Brazil's property market is fizzing with excitement this week with news of unprecedented activity in its construction and housing sectors...

Property in Natal, the country’s ‘Caribbean Coast’ and the capital city of the State of Rio Grande do Norte, is witnessing huge growth in its infrastructure and set to receive 1.8 billion US dollars of investment into new hotels, resorts and golf courses and major new airport, reports Nubricks.com.

A recent survey by the Institute for Applied Economics Research showed that Natal is the safest of all Brazil’s regional capitals when it comes to personal risk, part of the area’s huge appeal as a retirement destination or for a second home investment.

With an economy which appears to have entered a new phase of stability following years of underperformance, the country’s central bank recently cut its inflation rate prediction to 3.7 per cent.

Coupled with a strengthening currency, a popular re-elected President in the shape of Luiz Inácio ‘Lula’ da Silva, not to mention some of the best beaches in the world, the massive success story of Brazil as an emerging real estate market is one to be taken very seriously indeed.

Employment rates ‘soaring’

Brazilian employment rates last month registered the strongest growth in 15 years, with a total of 301,991 jobs created in April, up 31.4 percent from 229,803 for the same period last year.  This signals the largest employment growth the General Register of the Employed and Unemployed (CAGED) has verified since it was created in 1992.

Brazil’s popularity is undisputed, with floods of tourists enjoying the country’s unique combination of great climate and environment and extremely low cost of living, with many areas retaining that golden ‘untouched’ feeling.

Increasingly seen as a viable alternative to the European property markets, the resulting high rates of occupancy mean that the Brazil property market has something to offer any property investor.

It’s no surprise then to read that it’s the financial analysts who can’t get enough of Brazil and its continuing success: economists at the mighty Goldman Sachs even invented an acronym in 2001, BRICs (standing for Brazil, Russia, India and China) in order to name and track the phenomenal growth seen and predicted to continue of this bullish group of four.

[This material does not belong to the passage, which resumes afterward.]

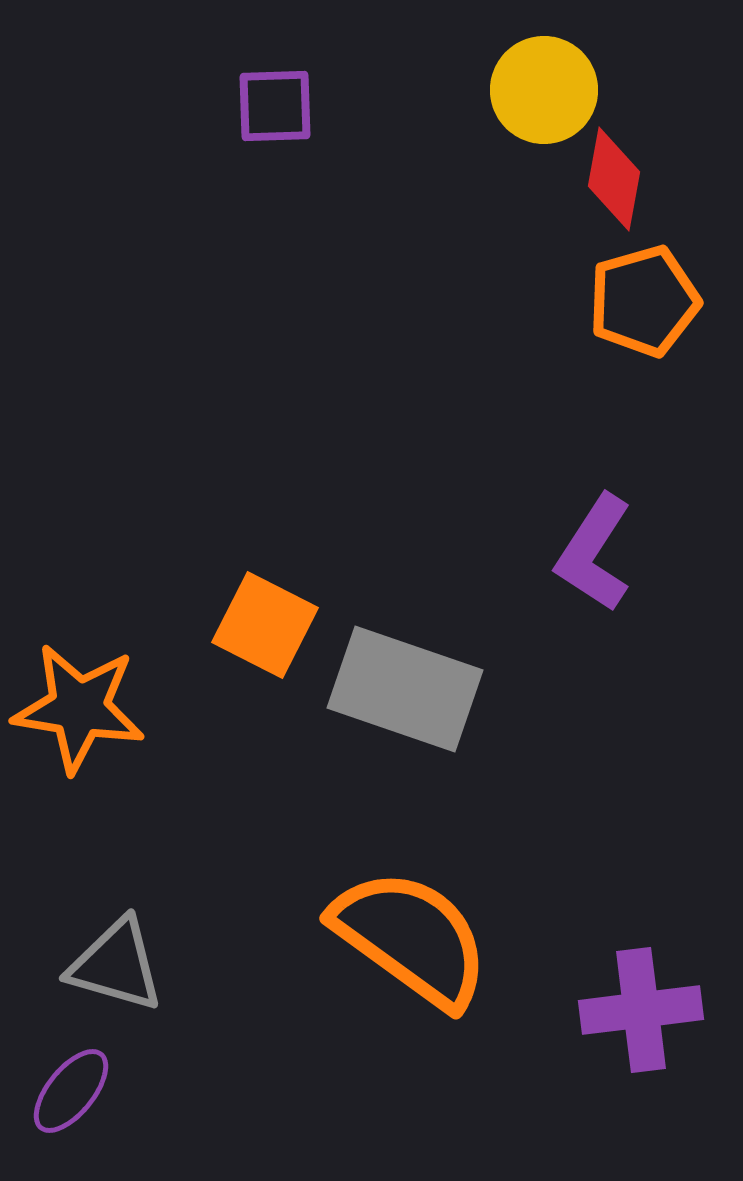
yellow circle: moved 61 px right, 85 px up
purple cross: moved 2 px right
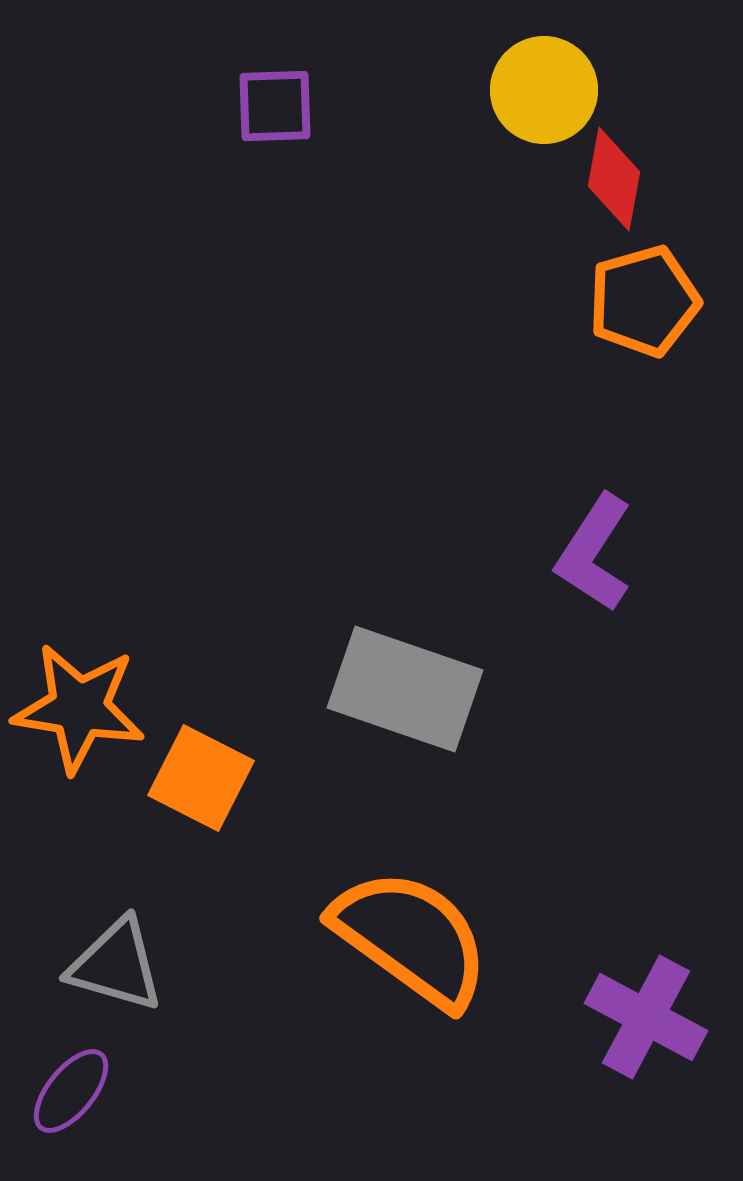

BRIC economies ‘leading the way’

They have predicted that, by 2050, the BRICs economies will grow so large that they will each become members of the largest economies in the world. It goes without saying that, if the four pursue good economic policies, incredible returns are to be had.

In the past, social problems such as poverty, human trafficking and governmental corruption dissuaded buyers. However, the world can see the changes happening in Brazil as it actively courts international attention.

Foreign exchange specialists Currencies Direct’s Global Emerging Markets Index showed Brazil climbing to 9th place in the top ten places to invest, noting the country’s large and well-developed agricultural, mining, manufacturing and service industries, a large labour pool, and relative Latin American wealth.

Nonetheless, Brazil is still a developing country and therefore there are positives and negatives to be aware of in the country’s property game.